BMP4 represses Kölliker's organ gene expression and activates outer sulcus genes in a dose-dependent manner. Quantitative PCR analysis of 2 d cultures of E11.5 cochlear explants with genes downregulated (A) and upregulated (C) by increasing concentrations of BMP4 protein (n = 4, ±SEM). B, Whole-mount in situ hybridization of explants with Fgf10 and Id2 probes shows that Fgf10 is downregulated by BMP4, whereas Id2 is upregulated. D, Quantitative PCR analysis of 4 d cultures of E11.5 cochlear explants with outer sulcus marker genes (n = 4, ±SEM). E, Four day culture of cochlear explants from Math1–GFP mice at the presence or in the absence of BMP4 protein in culture medium.

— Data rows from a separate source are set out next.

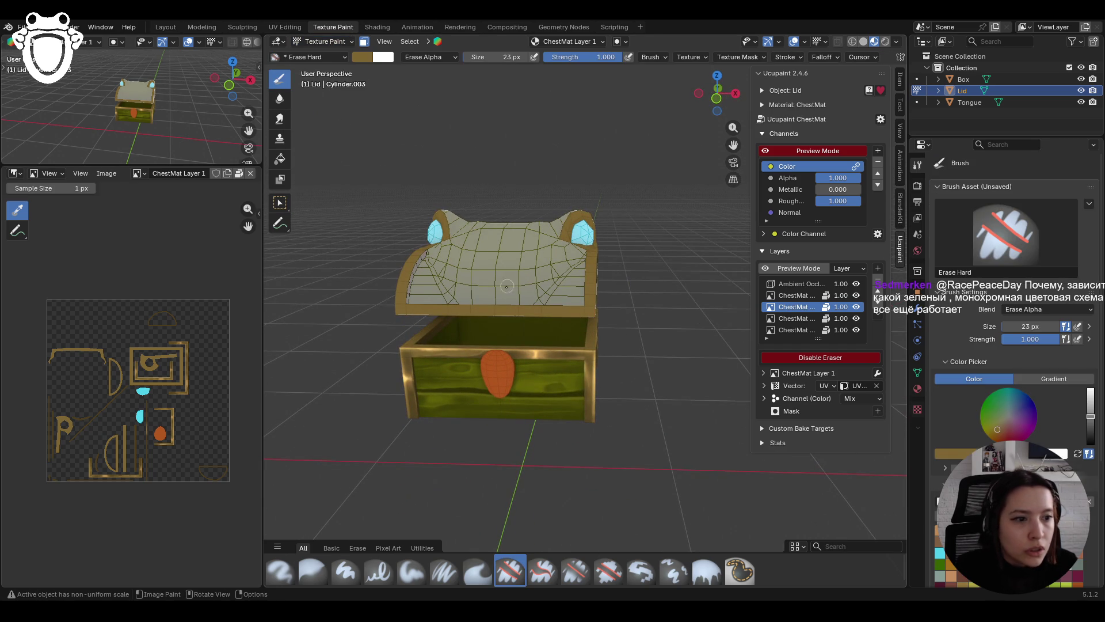
pyautogui.moveTo(506, 285); pyautogui.dragTo(514, 283, button='middle')
pyautogui.click(411, 571)
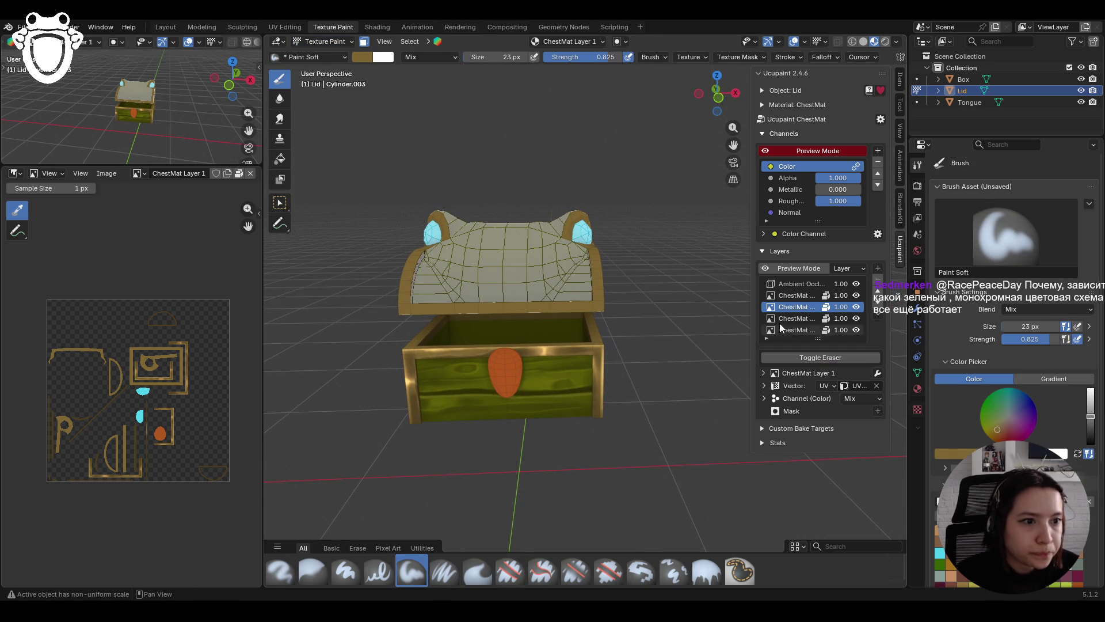
# Step: Paint light tan along the lid's lower front edge, then view the chest from the front
pyautogui.moveTo(326, 341)
pyautogui.mouseDown(button='middle')
pyautogui.moveTo(606, 237)
pyautogui.moveTo(599, 224)
pyautogui.moveTo(592, 299)
pyautogui.moveTo(639, 299)
pyautogui.moveTo(606, 290)
pyautogui.moveTo(604, 322)
pyautogui.mouseUp(button='middle')
pyautogui.scroll(-4, 1013, 345)
pyautogui.scroll(-1, 1013, 345)
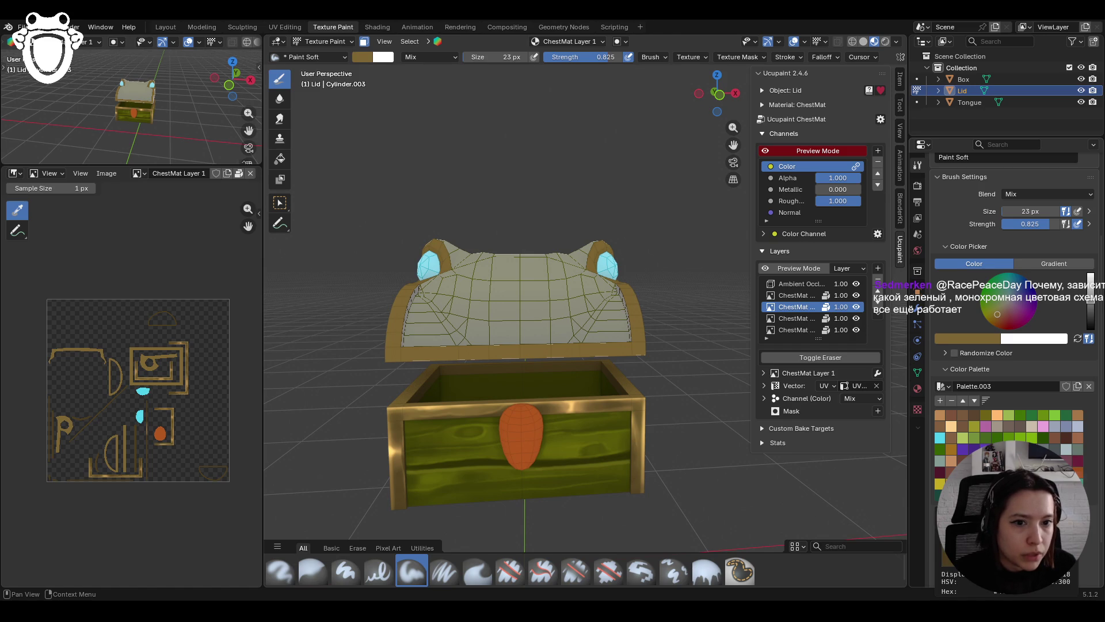
pyautogui.click(951, 426)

The number of GFP⁺ cells per explant is quantified and shown in the graph (n > 20, ±SEM).

Figure 5.

The gross morphology of the inner ear in BMP receptor mutants. A, Whole-mount in situ hybridization of the E12.5 inner ear, showing the expression of Fgf10, Sox2, and Bmp4. ac, Anterior crista; lc, lateral crista; pc, posterior crista; ed, endolymphatic duct; u, utricle; s, saccule; c, cochlea. B, Paint-fills of the E13.5 inner ears of control and Alk3-CKO; Alk6^+/− mutants. The paint often fails to fill the middle of the semicircular canals of Alk3-CKO; Alk6^+/− (arrowheads). The cochlear duct is severely shortened and widened in the Alk3-CKO; Alk6^+/− mutants (asterisk). C, Vestibular sensory hair cell development revealed by Myosin VI staining (green) appears grossly normal in Alk3-CKO; Alk6^+/− mutants at E15.5. Nuclear staining by DAPI is indicated in magenta. Scale bars, 100 μm.